South Korea’s sole nuclear plant operator Korea Hydro and Nuclear Power’s (KHNP) computer systems have been hacked, raising concerns over the safety of nuclear power plants in the country.

Estimates of radiation exposure, data on blueprints of reactors, designs of equipment and internal manuals of the KHNP were hacked and posted online last week by a hacker.

The identity of this hacker, whose account was named ‘president of the anti-nuclear reactor group’, is as yet unknown.

A warning was also given by the hacker to stay away from the nuclear reactors, and demanded that these facilities be closed by Christmas, reports UPI.

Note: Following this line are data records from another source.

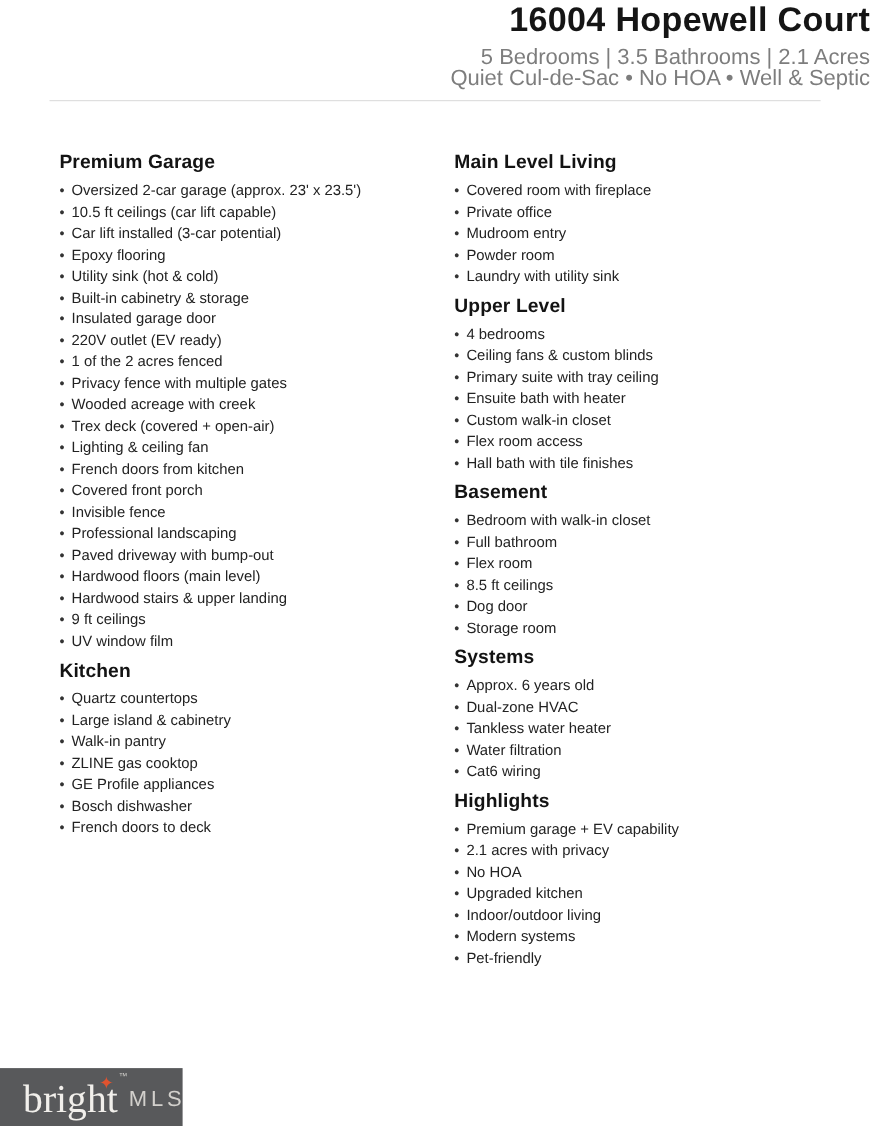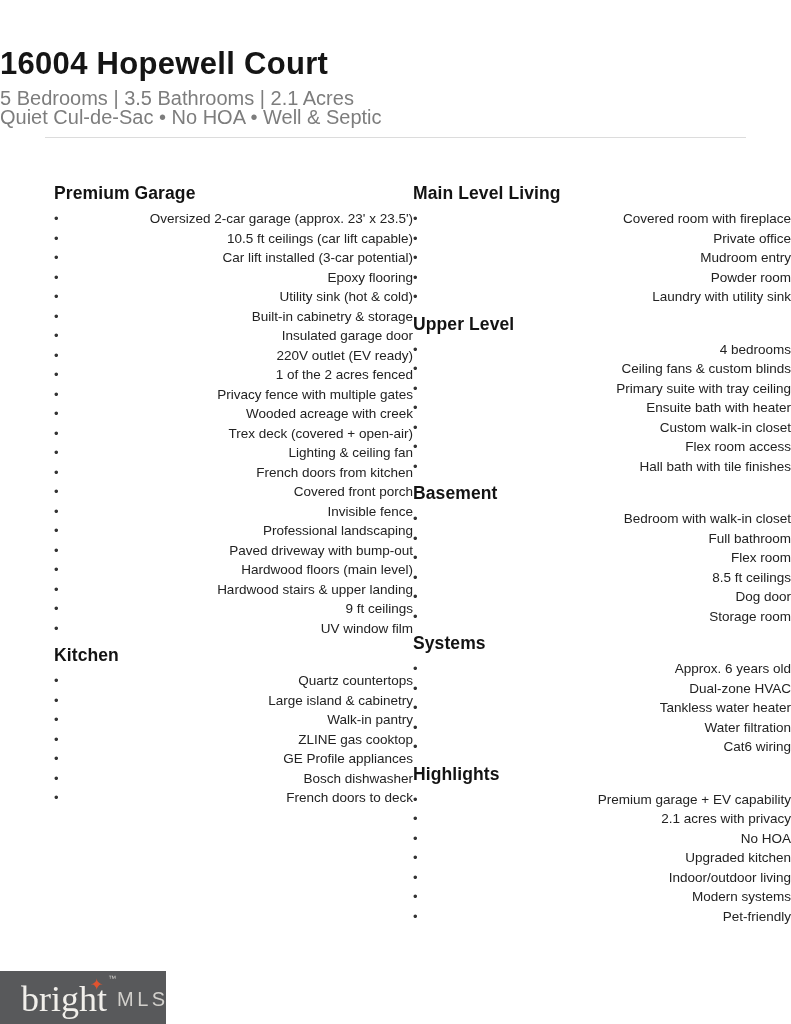--- a/index.html
+++ b/index.html
@@ -10,7 +10,7 @@
     font-family: "Liberation Sans", sans-serif;
   }
   
-  header { padding-top: 46px; text-align: left; }
+  header { text-align: right; }
   .title {
     font-size: 31px; font-weight: 700; color: #151515;
     margin: 0; line-height: 36px; letter-spacing: 0.3px;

"A compromise of nuclear reactors’ safety pretty clearly means there is a gaping hole in national security."

The KHNP and the government, however, clarified that only the non-critical was breached and nuclear reactors do not face any risk.

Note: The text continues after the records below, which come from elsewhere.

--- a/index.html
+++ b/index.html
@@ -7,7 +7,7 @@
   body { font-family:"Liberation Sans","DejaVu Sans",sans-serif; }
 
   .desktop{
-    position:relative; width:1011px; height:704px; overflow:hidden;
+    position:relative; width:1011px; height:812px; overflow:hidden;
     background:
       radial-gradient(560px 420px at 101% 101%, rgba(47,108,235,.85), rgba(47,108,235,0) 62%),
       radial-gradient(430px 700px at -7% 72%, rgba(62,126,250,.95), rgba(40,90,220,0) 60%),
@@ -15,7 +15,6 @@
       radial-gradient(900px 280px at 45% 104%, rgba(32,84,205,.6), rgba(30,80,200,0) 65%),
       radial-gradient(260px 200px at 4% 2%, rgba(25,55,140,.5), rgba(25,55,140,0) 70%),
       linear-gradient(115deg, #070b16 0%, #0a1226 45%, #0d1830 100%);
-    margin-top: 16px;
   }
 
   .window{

Experts believe the controls of these reactors could be in danger, reports Reuters.

The breach has prompted a safety drill at nuclear facilities across around the country.

The precautionary measure comes only a few days after the US accused North Korea of hacking Sony Pictures.

Nuclear reactor design expert Suh Kune-yull of Seoul National University was quoted by Reuters as saying: "This demonstrated that, if anyone is intent with malice to infiltrate the system, it would be impossible to say with confidence that such an effort would be blocked completely.

"A compromise of nuclear reactors’ safety pretty clearly means there is a gaping hole in national security."

There are concerns that the hackers could possibly have links with North Korea, and may focus on crucial infrastructure.

The government is looking into the incident, but so far has not blamed any one directly.

In 2013, South Korea blamed its northern counterpart for launching cyber attacks on banks and broadcasters.

South Korea’s energy ministry expressed confidence that its nuclear facilities could thwart any breaches that compromise the reactors’ safety.

Deputy energy minister Chung Yang-ho told Reuters: "It’s our judgement that the control system itself is designed in such a way and there is no risk whatsoever."

KHNP, which is part of the state-run utility Korea Electric Power Corp, operates 23 reactors in the country. These cater to approximately one-third of the country’s energy requirements.